Stage expressions receive None for missing fields. Always guard against None:
# Wrong: raises AttributeError when price_raw is None
float(price_raw.replace('$', ''))
# Right: returns None if price_raw is missing
float(price_raw.replace('$', '').replace(',', '')) if price_raw else NonePractical Field Configuration: ShopSphere Product
The complete field configuration for a ShopSphere product detail page demonstrates all the extraction types working together:
"fields": {
"title": {"selector": "h1.product-title", "retrieve": "plaintext"},
"price_str": {"selector": "span.price-amount", "retrieve": "plaintext"},
"rating": {"selector": "[data-rating]", "retrieve": "attr", "attr": "data-rating"},
"review_count": {"selector": ".review-count", "retrieve": "regexp", "pattern": "(\\d+) review"},
"category": {"selector": ".product-category-badge", "retrieve": "plaintext"},
"in_stock": {"selector": ".stock-status", "retrieve": "plaintext"},
"description": {"selector": ".product-description-full", "retrieve": "plaintext"},
"tags": {"selector": "span.tag", "retrieve": "plaintext", "multiple": true},
"image": {"selector": "img.product-image-main", "retrieve": "attr", "attr": "src"},
"gallery_images":{"selector": "img.gallery-image", "retrieve": "attr", "attr": "src", "multiple": true},
"specs": {
"selector": "table.specs-table tr",
"retrieve": "batch_fields",
"key_selector": "td.spec-key",
"value_selector": "td.spec-value"
},
"price": {
"retrieve": "stage",
"expression": "float(price_str.replace('$','').replace(',','')) if price_str else None"
}
}Each field uses the appropriate retrieval type for its source: plaintext for text, attr for data attributes, regexp for embedded values, multiple for lists, batch_fields for tables, and stage for derived values.
Apply This
1. Match the retrieve type to the source, not the desired output type. If the price is in plain text, use plaintext and convert in a stage field. Do not try to make regexp do double duty as retrieval and conversion.

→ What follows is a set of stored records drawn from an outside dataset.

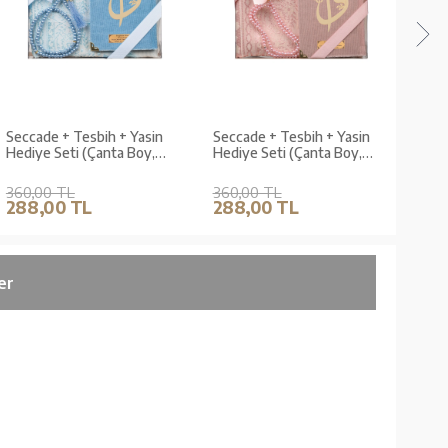
Seccade + Tesbih + Yasin
Seccade + Tesbih + Yasin
Secc
Hediye Seti (Çanta Boy,
Hediye Seti (Çanta Boy,
Hedi
Bebe Mavi)
Bebe Pembe)
Gold
360,00 TL
360,00 TL
360,
288,00 TL
288,00 TL
288
er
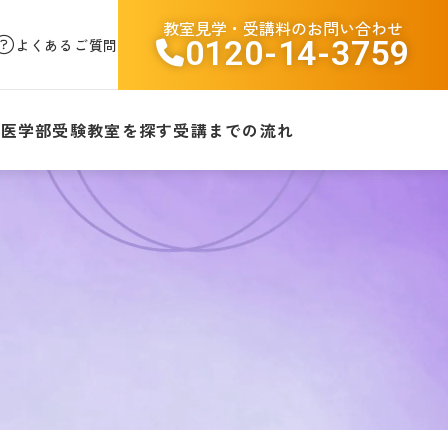
教室見学・受講料のお問い合わせ
0120-14-3759
よくあるご質問
験
医学部受験
教室を探す
受講までの流れ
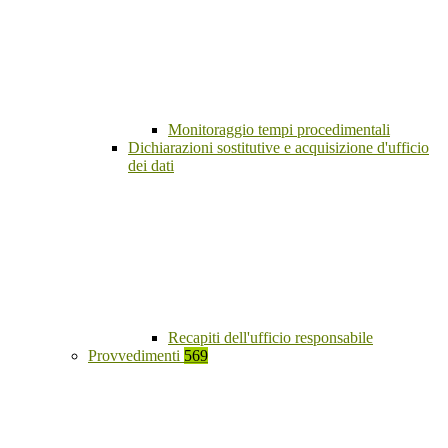
Monitoraggio tempi procedimentali
Dichiarazioni sostitutive e acquisizione d'ufficio
dei dati
Recapiti dell'ufficio responsabile
Provvedimenti
569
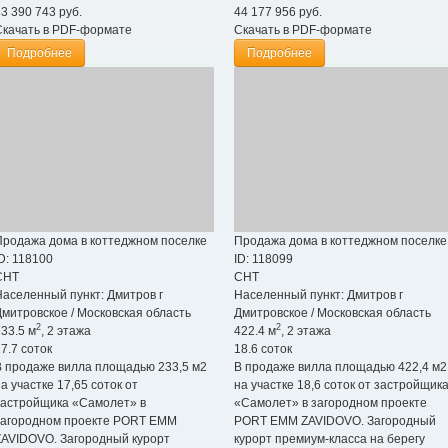
83 390 743
руб.
44 177 956
руб.
Скачать в PDF-формате
Скачать в PDF-формате
Подробнее
Подробнее
Продажа дома в коттеджном поселке
Продажа дома в коттеджном поселке
D: 118100
ID: 118099
СНТ
СНТ
Населенный пункт:
Дмитров г
Населенный пункт:
Дмитров г
Дмитровское
/
Московская область
Дмитровское
/
Московская область
2
2
33.5 м
, 2 этажа
422.4 м
, 2 этажа
7.7 соток
18.6 соток
В продаже вилла площадью 233,5 м2
В продаже вилла площадью 422,4 м2
а участке 17,65 соток от
на участке 18,6 соток от застройщик
застройщика «Самолет» в
«Самолет» в загородном проекте
загородном проекте PORT EMM
PORT EMM ZAVIDOVO. Загородный
ZAVIDOVO. Загородный курорт
курорт премиум-класса на берегу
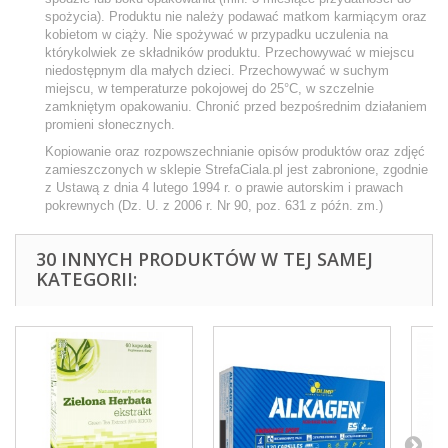
spożycia). Produktu nie należy podawać matkom karmiącym oraz
kobietom w ciąży. Nie spożywać w przypadku uczulenia na
którykolwiek ze składników produktu. Przechowywać w miejscu
niedostępnym dla małych dzieci. Przechowywać w suchym
miejscu, w temperaturze pokojowej do 25°C, w szczelnie
zamkniętym opakowaniu. Chronić przed bezpośrednim działaniem
promieni słonecznych.
Kopiowanie oraz rozpowszechnianie opisów produktów oraz zdjęć
zamieszczonych w sklepie StrefaCiala.pl jest zabronione, zgodnie
z Ustawą z dnia 4 lutego 1994 r. o prawie autorskim i prawach
pokrewnych (Dz. U. z 2006 r. Nr 90, poz. 631 z późn. zm.)
30 INNYCH PRODUKTÓW W TEJ SAMEJ
KATEGORII:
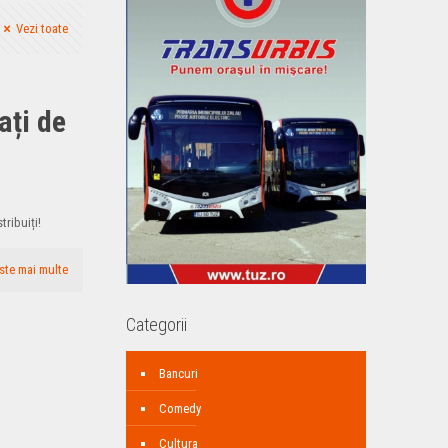
Vezi toate
ați de
m
tribuiți!
ste mai multe
Categorii
Bancuri
Comedy
Cultura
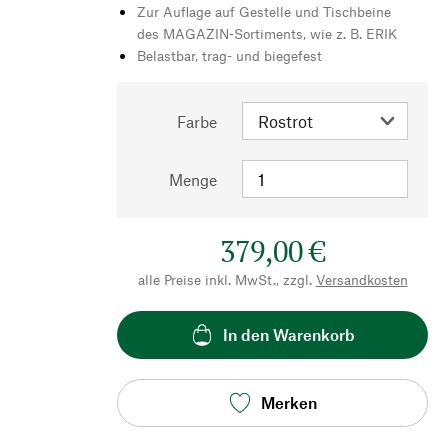
Zur Auflage auf Gestelle und Tischbeine
des MAGAZIN-Sortiments, wie z. B. ERIK
Belastbar, trag- und biegefest
Farbe
Menge
379,00 €
alle Preise inkl. MwSt., zzgl.
Versandkosten
In den Warenkorb
Merken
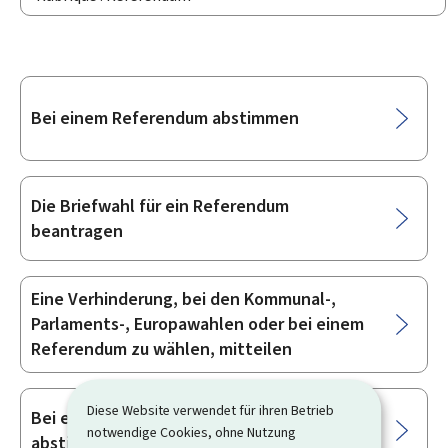
Unterrubriken
Bei einem Referendum abstimmen
Die Briefwahl für ein Referendum
beantragen
Eine Verhinderung, bei den Kommunal-,
Parlaments-, Europawahlen oder bei einem
Referendum zu wählen, mitteilen
Diese Website verwendet für ihren Betrieb
Bei einem kommunalen Referendum
notwendige Cookies, ohne Nutzung
abstimmen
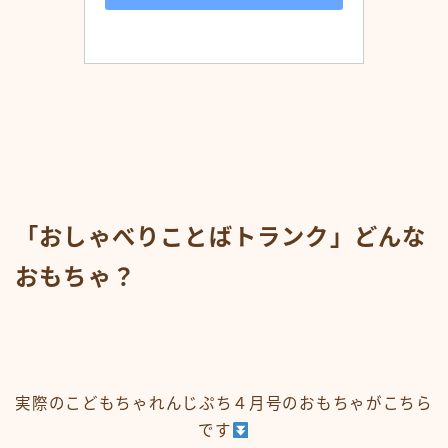
「おしゃべりことばトランク」どんな
おもちゃ？
実際のこどもちゃれんじぷち４月号のおもちゃがこちら
です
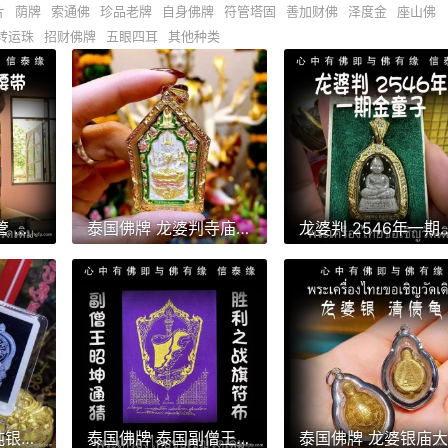
片
荫牌
索通佛
珍品老牌
自身佛牌
符管塔固
善加财佛
泽度金
座山佛
转运珠
招财佛牌
五眼四耳
其他种类
泰国佛牌 灵木符管 人缘腰带 塔固 招财转运 事业人缘 助姻缘 感情和合 避险挡灾
泰国佛牌 龙婆判寺庙 龙婆雨水 四面神 转运招财 事业生意 人缘运势 官运赌运 辟邪防小人
龙婆判 2546年一期天童 金童子 佛童子 原庙壳 招财
龙婆坤 2557年 纯银骑猪自身像佛牌 泰国佛牌 招正偏财 生意事业 强力避险
泰国佛牌 泰国副僧王 昭坤通猜 胜利能量符旗 经文符布 除厄运、扭转逆境、战胜困难 人缘及财运 平安 健康 名誉财富
泰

2. Use data attributes when they exist. A data-price="1999.00" attribute is always cleaner than parsing "$1,999.00" from display text. Inspect the HTML before assuming text is the only option.
3. Normalize early, use stage for derived values. Extract the raw value faithfully, then normalize it. Keep the raw value if debugging will be needed (call it price_raw), and compute the normalized version separately.
4. Test regexp patterns against real values. Copy the actual text content from the page and test your regexp against it in a Python REPL before encoding it in the config. re.search(pattern, actual_text) is faster than debugging config failures.
5. Guard against None in all stage expressions. Every stage expression that operates on a field value should check that the value is not None before calling string methods on it. Null-safety in expressions prevents silent failures on pages where a field is genuinely absent.